NMR crystallography for solid-state characterisation of a cocrystal

Cocrystalization can be used to alter the chemical properties of an active ingredient to improve its performance. As structure determines both function and stabilty, it is important to make sure it is fully understood particularly for pharmaceuticals and agrochemicals. Density functional theory was used to calculate theoretical chemical shifts from the X-ray crystal structure of a cocrystal of two fungicides, pyramthanil and dithianon. These calculated shifts were then compared with 1D and 2D solid-state NMR experiments to validate the structure and give an indication of the interactions involved in maintaining it.

Pöppler, A. C., Corlett, E. K., Pearce, H., Seymour, M. P., Reid, M., Montgomery, M. G., & Brown, S. P. (2017) Acta Cryst. C, 73, 149-156.
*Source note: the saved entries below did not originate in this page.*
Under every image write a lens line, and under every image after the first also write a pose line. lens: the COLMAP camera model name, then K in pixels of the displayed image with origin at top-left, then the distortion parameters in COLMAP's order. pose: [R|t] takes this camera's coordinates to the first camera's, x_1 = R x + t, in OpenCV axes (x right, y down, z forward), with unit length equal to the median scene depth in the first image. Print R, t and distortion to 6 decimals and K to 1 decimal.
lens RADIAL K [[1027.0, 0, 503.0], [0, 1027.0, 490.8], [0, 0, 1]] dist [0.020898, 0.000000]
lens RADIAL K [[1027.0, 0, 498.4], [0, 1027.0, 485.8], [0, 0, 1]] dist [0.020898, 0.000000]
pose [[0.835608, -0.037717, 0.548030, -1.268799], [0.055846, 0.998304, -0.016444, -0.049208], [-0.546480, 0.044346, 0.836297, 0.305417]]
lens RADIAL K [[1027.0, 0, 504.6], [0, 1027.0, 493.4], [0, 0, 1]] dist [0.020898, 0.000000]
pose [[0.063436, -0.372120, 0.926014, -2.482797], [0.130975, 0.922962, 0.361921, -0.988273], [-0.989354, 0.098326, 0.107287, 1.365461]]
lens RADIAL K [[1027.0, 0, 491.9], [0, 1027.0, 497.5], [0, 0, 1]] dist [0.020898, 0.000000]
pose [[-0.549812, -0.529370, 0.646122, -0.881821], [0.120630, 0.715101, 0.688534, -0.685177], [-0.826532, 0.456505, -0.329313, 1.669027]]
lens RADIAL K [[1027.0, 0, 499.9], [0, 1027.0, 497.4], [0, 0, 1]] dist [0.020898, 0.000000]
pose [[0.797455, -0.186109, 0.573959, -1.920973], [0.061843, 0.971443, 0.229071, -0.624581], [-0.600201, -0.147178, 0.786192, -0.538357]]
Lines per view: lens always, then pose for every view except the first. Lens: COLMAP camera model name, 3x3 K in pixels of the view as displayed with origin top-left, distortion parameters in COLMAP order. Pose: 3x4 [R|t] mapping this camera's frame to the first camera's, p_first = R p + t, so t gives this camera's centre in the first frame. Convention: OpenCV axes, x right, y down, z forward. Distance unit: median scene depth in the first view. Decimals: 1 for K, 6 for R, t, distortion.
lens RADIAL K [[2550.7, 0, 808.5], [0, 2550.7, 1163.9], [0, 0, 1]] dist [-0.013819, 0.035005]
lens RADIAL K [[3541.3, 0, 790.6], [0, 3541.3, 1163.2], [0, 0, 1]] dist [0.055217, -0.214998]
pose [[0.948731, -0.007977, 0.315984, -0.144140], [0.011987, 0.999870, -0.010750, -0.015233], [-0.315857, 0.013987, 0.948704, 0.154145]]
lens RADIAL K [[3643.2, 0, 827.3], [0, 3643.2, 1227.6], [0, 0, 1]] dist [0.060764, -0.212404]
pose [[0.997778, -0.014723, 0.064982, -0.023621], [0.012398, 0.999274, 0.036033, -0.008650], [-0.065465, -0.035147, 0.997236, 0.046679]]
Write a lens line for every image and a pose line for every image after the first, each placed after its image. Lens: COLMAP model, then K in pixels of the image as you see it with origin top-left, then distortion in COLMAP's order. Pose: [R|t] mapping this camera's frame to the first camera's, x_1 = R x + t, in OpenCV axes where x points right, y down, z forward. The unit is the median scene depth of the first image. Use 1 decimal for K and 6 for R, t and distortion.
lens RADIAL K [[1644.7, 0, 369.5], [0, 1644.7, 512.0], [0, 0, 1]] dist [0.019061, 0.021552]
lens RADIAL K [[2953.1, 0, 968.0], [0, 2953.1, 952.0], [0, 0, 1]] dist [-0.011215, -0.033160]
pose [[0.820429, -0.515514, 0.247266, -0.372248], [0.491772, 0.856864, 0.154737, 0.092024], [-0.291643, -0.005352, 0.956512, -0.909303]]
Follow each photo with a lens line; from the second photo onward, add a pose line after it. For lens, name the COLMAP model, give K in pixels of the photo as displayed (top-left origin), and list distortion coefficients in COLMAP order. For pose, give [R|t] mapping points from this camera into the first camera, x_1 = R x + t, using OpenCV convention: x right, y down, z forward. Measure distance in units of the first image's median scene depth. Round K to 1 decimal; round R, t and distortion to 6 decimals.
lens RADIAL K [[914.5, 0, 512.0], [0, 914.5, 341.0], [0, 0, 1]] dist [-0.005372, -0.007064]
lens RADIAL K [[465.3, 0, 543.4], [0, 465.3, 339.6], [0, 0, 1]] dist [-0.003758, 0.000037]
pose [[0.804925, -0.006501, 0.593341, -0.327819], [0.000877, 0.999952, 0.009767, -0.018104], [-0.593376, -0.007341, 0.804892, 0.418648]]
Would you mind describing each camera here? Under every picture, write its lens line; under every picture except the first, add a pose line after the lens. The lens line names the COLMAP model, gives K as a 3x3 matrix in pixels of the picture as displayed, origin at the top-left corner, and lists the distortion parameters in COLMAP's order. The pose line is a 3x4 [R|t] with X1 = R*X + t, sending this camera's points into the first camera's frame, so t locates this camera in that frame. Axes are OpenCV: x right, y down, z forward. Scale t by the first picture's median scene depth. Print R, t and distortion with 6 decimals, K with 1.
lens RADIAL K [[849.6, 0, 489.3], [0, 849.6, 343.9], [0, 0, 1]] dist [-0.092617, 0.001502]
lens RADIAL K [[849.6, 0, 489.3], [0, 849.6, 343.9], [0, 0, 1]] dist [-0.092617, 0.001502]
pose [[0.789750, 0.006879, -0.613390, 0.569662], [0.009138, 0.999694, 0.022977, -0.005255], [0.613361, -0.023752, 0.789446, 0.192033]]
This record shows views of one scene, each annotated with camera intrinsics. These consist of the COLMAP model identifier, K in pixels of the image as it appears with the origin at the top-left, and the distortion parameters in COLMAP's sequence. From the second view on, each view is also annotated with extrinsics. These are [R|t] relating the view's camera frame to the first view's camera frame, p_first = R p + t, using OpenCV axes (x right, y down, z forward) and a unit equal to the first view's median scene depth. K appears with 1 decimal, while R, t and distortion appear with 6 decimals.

Developing mass spectrometry to investigate protein carbonylation in plants

Protein carbonylation is a widely accepted biomarker of oxidative stress and thought to play a key role in the drought response of plants, including maize. Modification sites are difficult to identify however, due to the inherently low abundance of modifications throughout the entire proteome. The aim of the project was to develop tagging and enrichment strategies to allow easier identification and quantification of modification sites by MS/MS.

Academic Background

BSc Physics - Durham University (2010 - 2013)

MSc Biophysical Sciences - Durham University (2013 - 2014)

Previous Projects

MSc project - I developed a protocol for determining the proteolytic stability to chymotrypsin of novel peptide mimetics. The digestion was monitored using HPLC to seperate the original species from the digestion products. The protocol was then extended for application to a wider range of mimetics, including peptoids.